Cartas do Alto

Capítulo XIX

Doutrina renovadora



Espiritismo — doutrina renovadora. Codificada por Allan Kardec, sob a égide do Senhor, teve os seus princípios e medianeiros experimentados no laboratório, examinados no gabinete e discutidos na praça pública.

É impossível efetuar-lhe o inventário de preciosas realizações em vinte lustros de atividade.

Revelou pela demonstração positiva a sobrevivência do ser além da morte.

Fez-se o pálio de imarcescíveis consolações para a humanidade.

Descerrou as realidades da reencarnação, trazendo sentido novo às questões do destino.

Abriu novos horizontes à glória do Espírito.

Baseou a fraternidade nos alicerces da razão pura.

E reconstruiu o santuário da fé viva que o dogmatismo religioso havia transformado em deserto.

Entretanto não será lícito arrear-lhe o lábaro augusto com atitudes exteriores.

É imperioso que, à feição de seus vexilários humildes, nos arregimentemos para a obra da luz e do amor, abraçando não apenas os nossos compromissos no culto tradicional.

É indispensável a movimentação de nossos valores para que a sua influência divina se estenda a todos os que nos cercam.


A lavoura do coração e do cérebro reclama esforço ingente. Caridade por disciplina. Educação por dever. Virtude e conhecimento. Benemerência e instrução.

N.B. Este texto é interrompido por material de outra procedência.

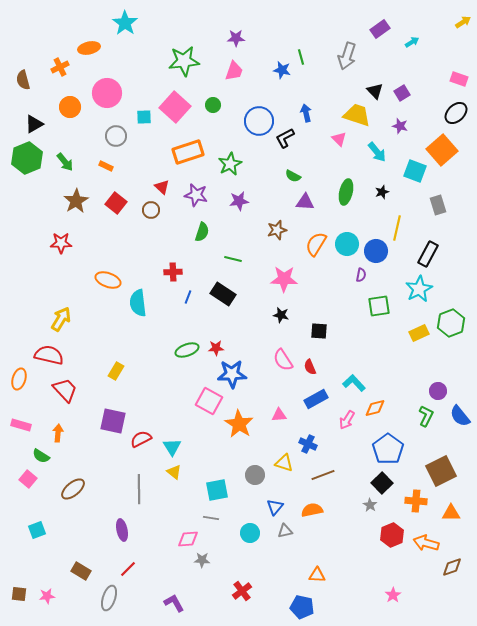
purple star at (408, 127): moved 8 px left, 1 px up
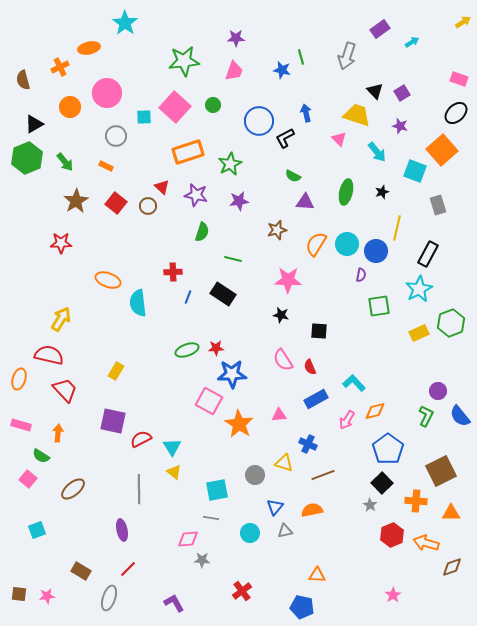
brown circle at (151, 210): moved 3 px left, 4 px up
pink star at (284, 279): moved 4 px right, 1 px down
orange diamond at (375, 408): moved 3 px down
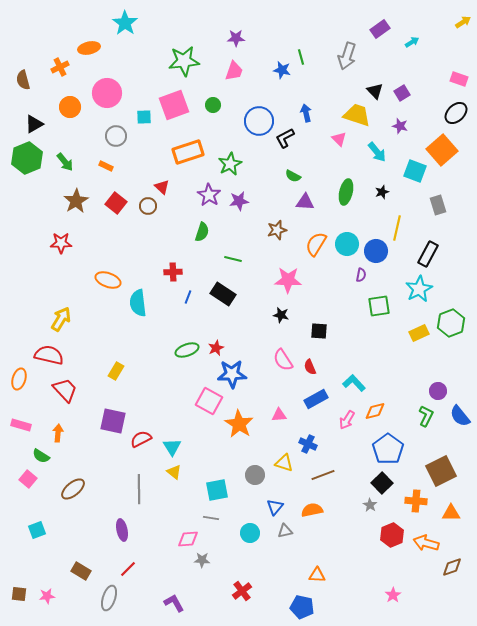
pink square at (175, 107): moved 1 px left, 2 px up; rotated 28 degrees clockwise
purple star at (196, 195): moved 13 px right; rotated 20 degrees clockwise
red star at (216, 348): rotated 21 degrees counterclockwise
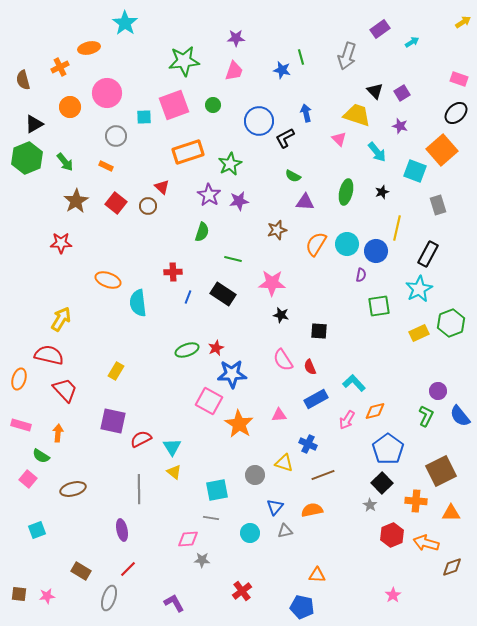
pink star at (288, 280): moved 16 px left, 3 px down
brown ellipse at (73, 489): rotated 25 degrees clockwise
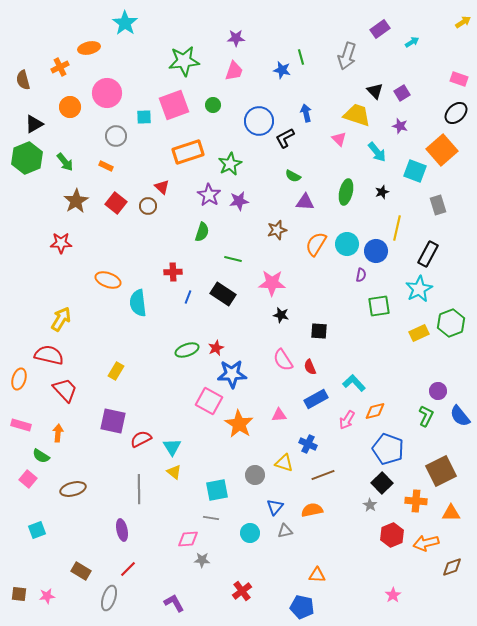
blue pentagon at (388, 449): rotated 16 degrees counterclockwise
orange arrow at (426, 543): rotated 30 degrees counterclockwise
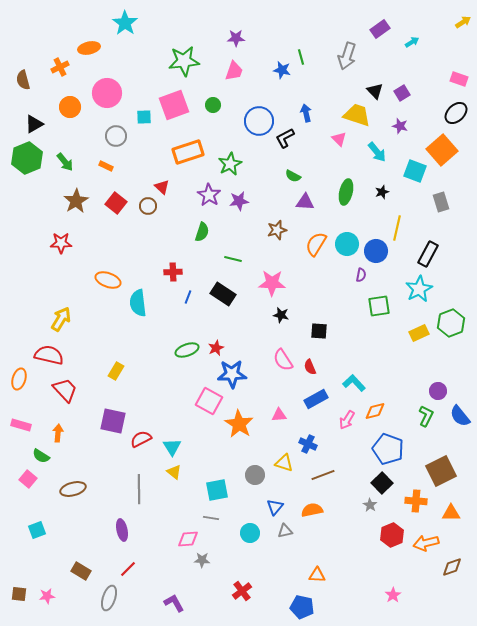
gray rectangle at (438, 205): moved 3 px right, 3 px up
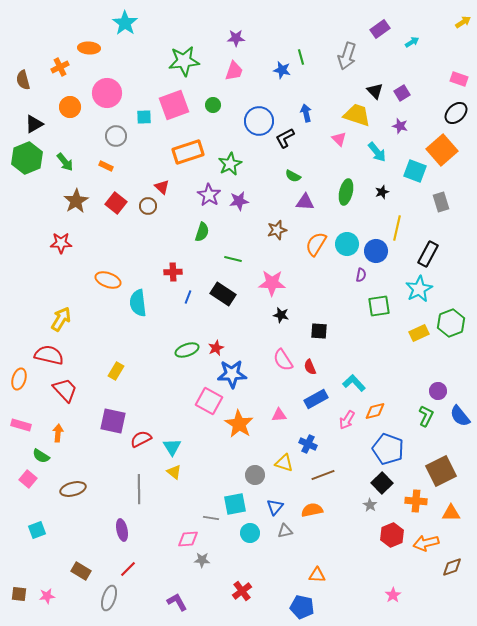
orange ellipse at (89, 48): rotated 15 degrees clockwise
cyan square at (217, 490): moved 18 px right, 14 px down
purple L-shape at (174, 603): moved 3 px right, 1 px up
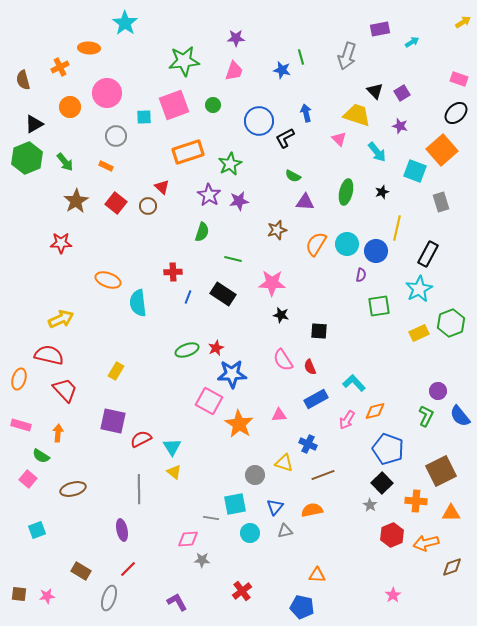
purple rectangle at (380, 29): rotated 24 degrees clockwise
yellow arrow at (61, 319): rotated 35 degrees clockwise
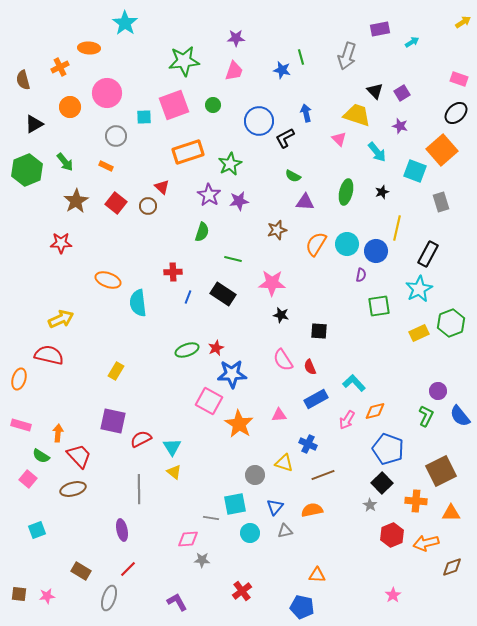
green hexagon at (27, 158): moved 12 px down
red trapezoid at (65, 390): moved 14 px right, 66 px down
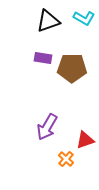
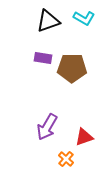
red triangle: moved 1 px left, 3 px up
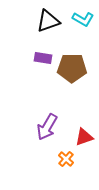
cyan L-shape: moved 1 px left, 1 px down
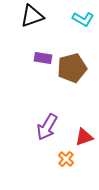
black triangle: moved 16 px left, 5 px up
brown pentagon: rotated 16 degrees counterclockwise
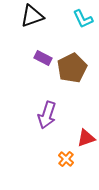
cyan L-shape: rotated 35 degrees clockwise
purple rectangle: rotated 18 degrees clockwise
brown pentagon: rotated 12 degrees counterclockwise
purple arrow: moved 12 px up; rotated 12 degrees counterclockwise
red triangle: moved 2 px right, 1 px down
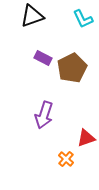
purple arrow: moved 3 px left
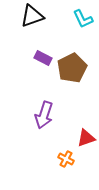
orange cross: rotated 14 degrees counterclockwise
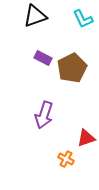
black triangle: moved 3 px right
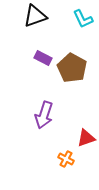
brown pentagon: rotated 16 degrees counterclockwise
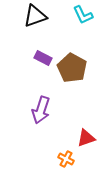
cyan L-shape: moved 4 px up
purple arrow: moved 3 px left, 5 px up
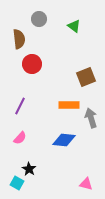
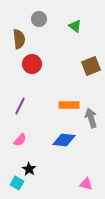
green triangle: moved 1 px right
brown square: moved 5 px right, 11 px up
pink semicircle: moved 2 px down
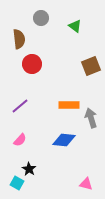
gray circle: moved 2 px right, 1 px up
purple line: rotated 24 degrees clockwise
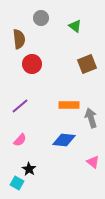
brown square: moved 4 px left, 2 px up
pink triangle: moved 7 px right, 22 px up; rotated 24 degrees clockwise
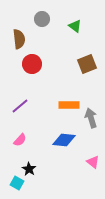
gray circle: moved 1 px right, 1 px down
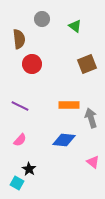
purple line: rotated 66 degrees clockwise
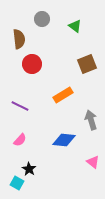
orange rectangle: moved 6 px left, 10 px up; rotated 30 degrees counterclockwise
gray arrow: moved 2 px down
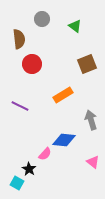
pink semicircle: moved 25 px right, 14 px down
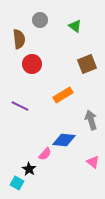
gray circle: moved 2 px left, 1 px down
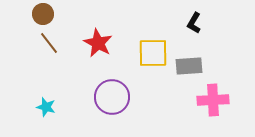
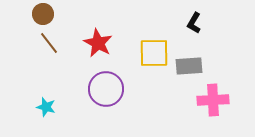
yellow square: moved 1 px right
purple circle: moved 6 px left, 8 px up
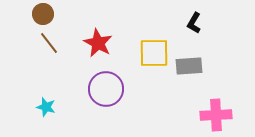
pink cross: moved 3 px right, 15 px down
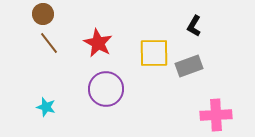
black L-shape: moved 3 px down
gray rectangle: rotated 16 degrees counterclockwise
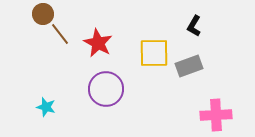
brown line: moved 11 px right, 9 px up
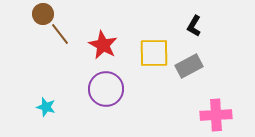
red star: moved 5 px right, 2 px down
gray rectangle: rotated 8 degrees counterclockwise
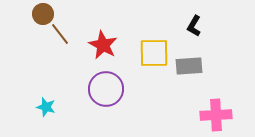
gray rectangle: rotated 24 degrees clockwise
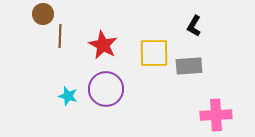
brown line: moved 2 px down; rotated 40 degrees clockwise
cyan star: moved 22 px right, 11 px up
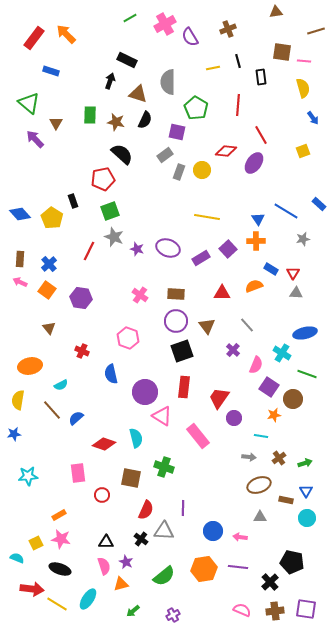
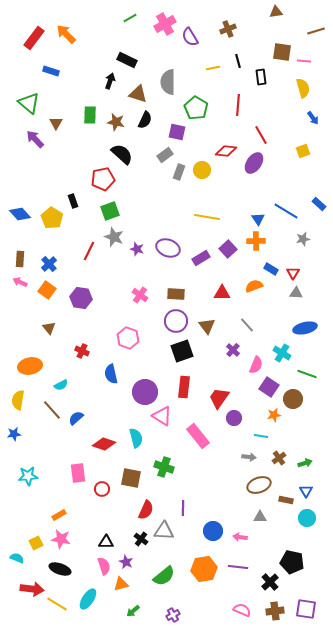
blue ellipse at (305, 333): moved 5 px up
red circle at (102, 495): moved 6 px up
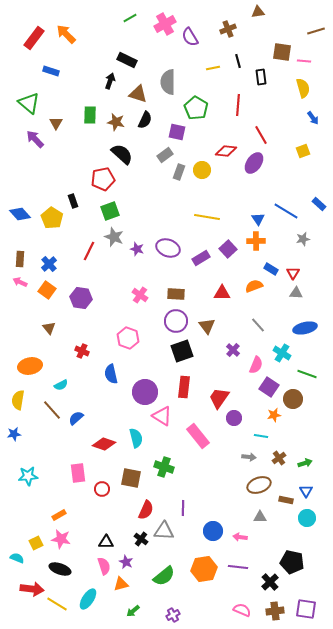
brown triangle at (276, 12): moved 18 px left
gray line at (247, 325): moved 11 px right
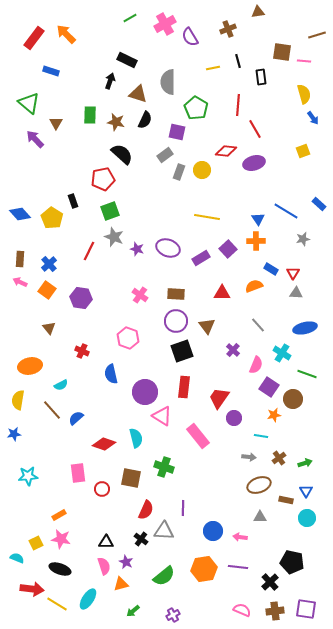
brown line at (316, 31): moved 1 px right, 4 px down
yellow semicircle at (303, 88): moved 1 px right, 6 px down
red line at (261, 135): moved 6 px left, 6 px up
purple ellipse at (254, 163): rotated 40 degrees clockwise
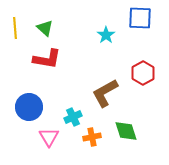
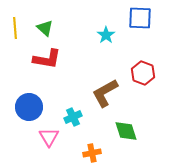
red hexagon: rotated 10 degrees counterclockwise
orange cross: moved 16 px down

Sem dúvida, achamo-nos muito longe do amor que brilha na auréola dos santos e do fulgor intelectual que ornamenta a fronte dos sábios.

Contudo é preciso começar a sublimação como quem começa a existência.

Diz-nos o Senhor na bênção da Escritura: — “Misericórdia quero e não sacrifício” (Os 6:6).

E o Espírito da Verdade, na Codificação de Kardec, afirma convincente: — “Espíritas, amai-vos, eis o primeiro ensino. Instrui-vos, eis o segundo” ().

Urge, assim, que a nossa beneficência não se expresse tão-só na doação daquele supérfluo de que nos desvencilhamos com enfado, e que a nossa cultura doutrinária não se limite a mera repetição de fórmulas verbalistas.

Erguer orfanatos, sim, com vistas à infância que o abandono injuria, mas chamar ao calor da própria alma a criança infeliz do lar subnutrido que viceja, mirrado, ao pé de nosso jardim doméstico.

Edificar, indiscutivelmente, sanatórios e retiros para a saúde e refazimento do enfermo que padece na via pública, no entanto não desprezar o doente que, em sua pobreza oculta, sofre em silêncio a prova que regenera.

Materializar, decididamente, institutos e escolas que formem, com valor, na extinção da treva, todavia ofertar a lâmpada do alfabeto ou o socorro de um livro nobre ao companheiro que viaja na sombra da ignorância ou do desespero.

Todos somos calcetas à frente da justiça divina. Todos, porém, detemos valiosos recursos para ajudar no apostolado da libertação uns dos outros.

O auxílio que ninguém pede é a chave milagrosa do auxílio de que todos necessitamos.

Multipliquemos os nossos potenciais de trabalho renovador, retirando-nos de nós mesmos ao encontro do irmão que passa.

Embora sejamos almas detidas nas grades da Lei, para justas reparações, ainda assim é possível fazer muito.

Jesus, o Senhor, veio da magnificência divina, buscando, com discrição e bondade, as chagas de nossa imensa miséria para leni-las com bálsamo salutar.

Reconfortou-nos e instruiu-nos, tolerou-nos e curou-nos, sem condenar a incompreensão com que lhe preparamos a cruz.

De posse, hoje, dos tesouros eternos do Espiritismo, saibamos, desse modo, esposar como nosso dever puro e simples o culto da assistência fraterna e o serviço da educação.




Reformador — Janeiro de 1958.


Nota de Reformador: “Essa frase, em Mateus 9:13-12.7, na tradução para o Esperanto, em vez de “Misericórdia” diz “Beneficência”, isto é, “Mi deziras bonfaradon, sed ne oferon”.


Segundo consta do original, a mensagem foi recebida em 17/11/1957. Não há referência de local.